_WRITTEN INSTRUCTION_. Reproduce every line of the listing below word for word, leaving out the pictures.

start DATASET RECORDS

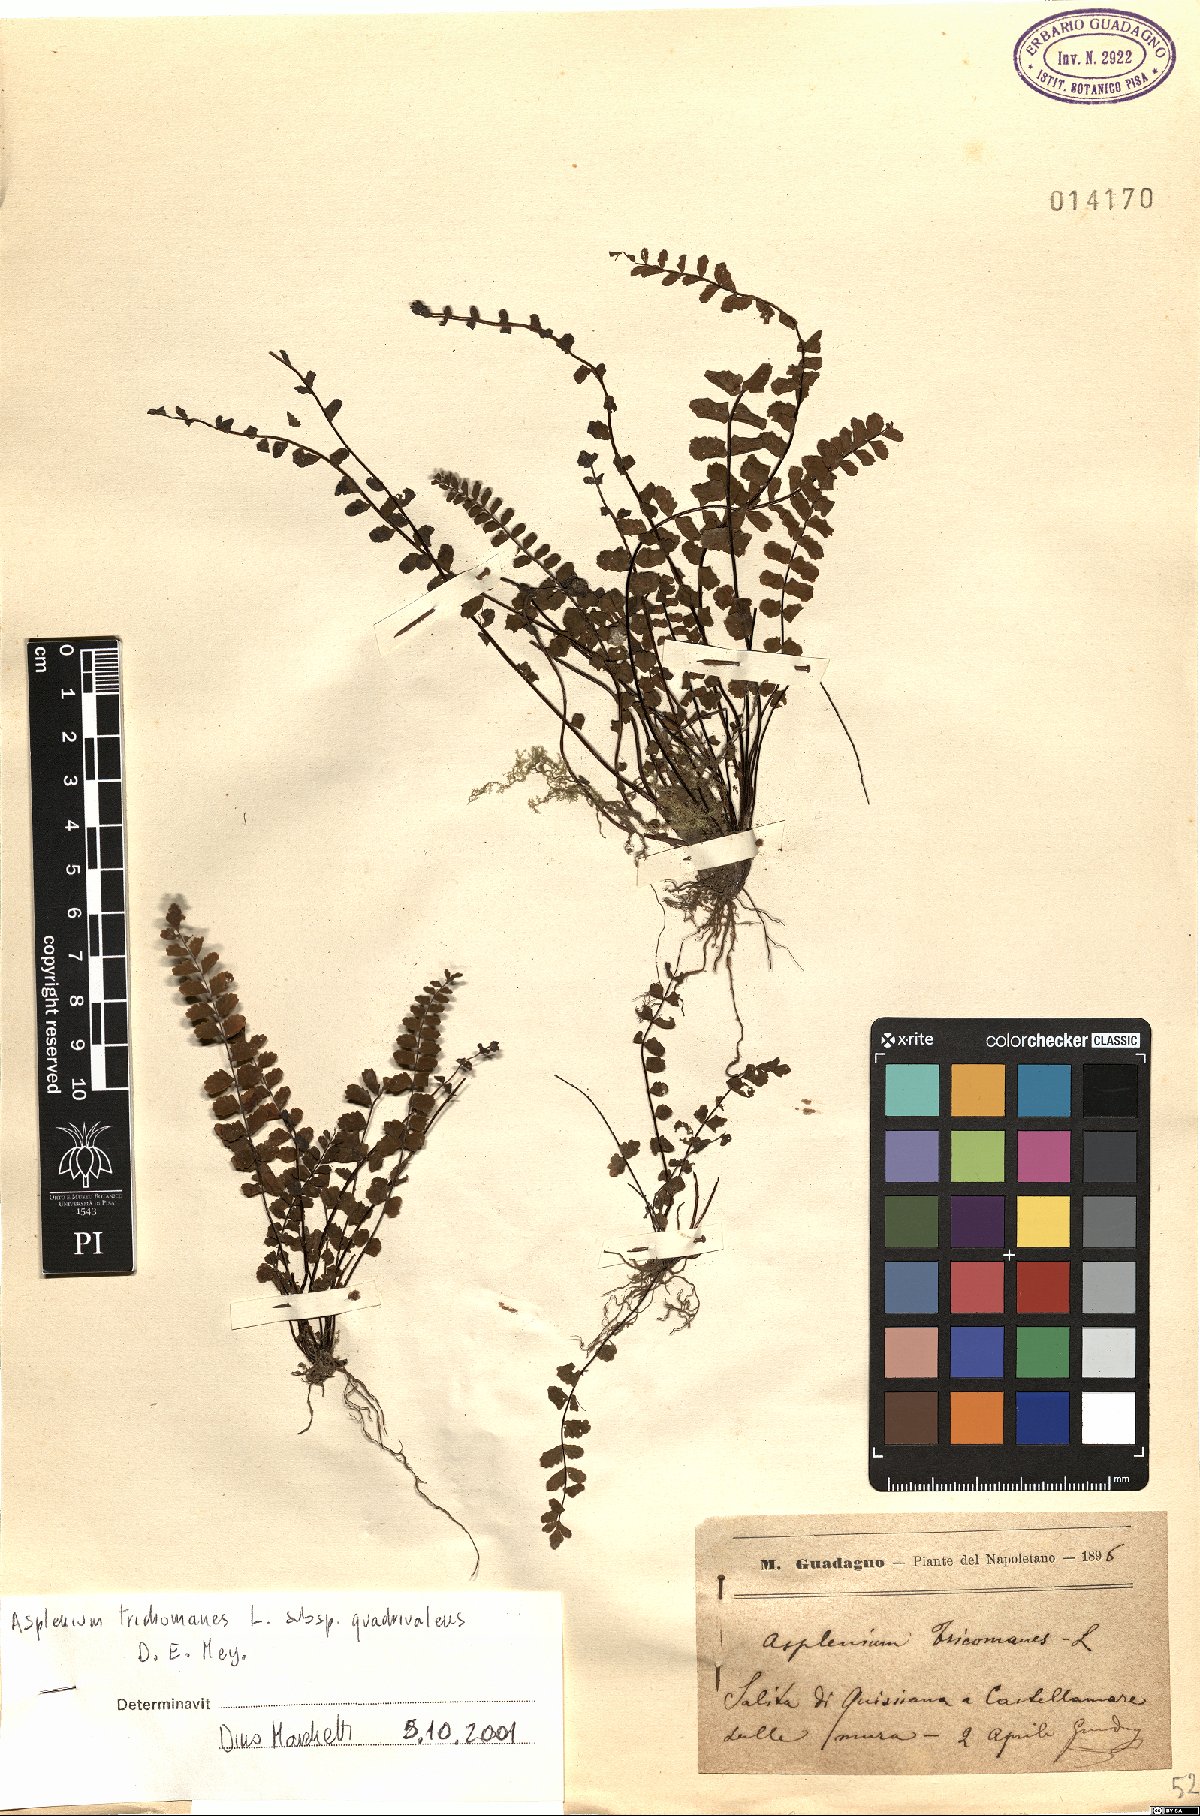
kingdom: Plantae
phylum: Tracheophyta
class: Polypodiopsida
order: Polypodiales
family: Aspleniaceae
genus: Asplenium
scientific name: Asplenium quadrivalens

end DATASET RECORDS

_TASK OUTPUT_.
kingdom: Plantae
phylum: Tracheophyta
class: Polypodiopsida
order: Polypodiales
family: Aspleniaceae
genus: Asplenium
scientific name: Asplenium quadrivalens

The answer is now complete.